Giderek genişleyen bir çoğunluğun özel yaşamını ve kamu yaşamını her yönüyle istila eden dünyasallaşmış bir toplumda yaşadığımızın altını çizen ve böyle bir dünyada ancak karşılıklı olarak birbirimizi birer “özne” olarak kabul ettiğimizde, birlikte ve farklılıklarımızla yaşayabileceğimizi belirten Fransız yazar Alain Touraine şöyle bir tespitte bulunuyor: “Otoriter erkler, düşünceleri ve inanışları birbirinden farklı olan birey ve öbeklere mutlak bir denetim biçimini dayatmak için toplumu kültürel anlamda birleştirmeyi, bütünleştirmeyi istediler.

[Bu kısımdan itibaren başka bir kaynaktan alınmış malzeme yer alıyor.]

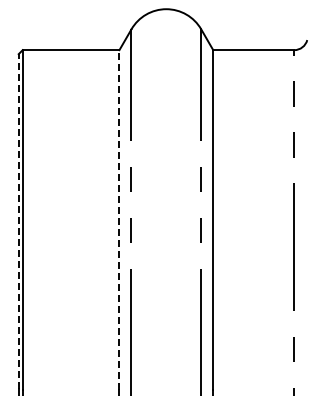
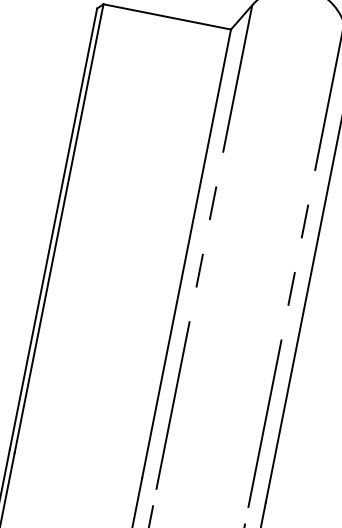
line: (119, 219) -> (186, 252), dashed -> solid
line: (18, 221) -> (53, 229), dashed -> solid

Bu erkler, us olsun, ulus olsun, ırk olsun ya da din olsun, kültürel anlamda birleştirici bir ilkeyle özdeşleştikçe yönettikleri toplumu da totaliter bir cehenneme doğru sürüklerler.” (birlikte yaşayabilecek miyiz?, s.203)
***
İnsanın “özne” olması bağlamında disiplinler arası yapılan bütün tanımların ortak noktası, insanın düşünen bir varlık olduğudur. Ve bütün tanımlar varlığını düşünme niteliğine, yani akla borçludur.
Kuran, melek ile insan arasındaki farkın, insanın akıl sahibi ve özgür iradeli bir varlık olarak iyiyi de kötüyü de yapabilecek güce sahip olduğuna ve en mükemmel şekilde yaratıldığına işaret etmektedir. “Biz insanı en güzel bir biçimde yarattık” (Tin: 95/4)
Dolayısıyla birey olabilmenin en önemli göstergesi, bireyin kendi kararlarını bizzat kendisi olarak alabilmesi ve sorumluluğunun bilincinde olmasını gerektirmektedir. Ayrıca Allah’ın yarattığı en mükemmel varlık olarak ayakta kalabilmesi için birey olmak, gerçek özne olabilmek şarttır. İnsanın, birey olarak kalabilmesi, benlik sahibi olması bencillik ya da “bireycilik” olarak algılanmamalıdır. Yani insanın kendi varlığının bilincinde olması, asla benmerkezcilik demek değildir.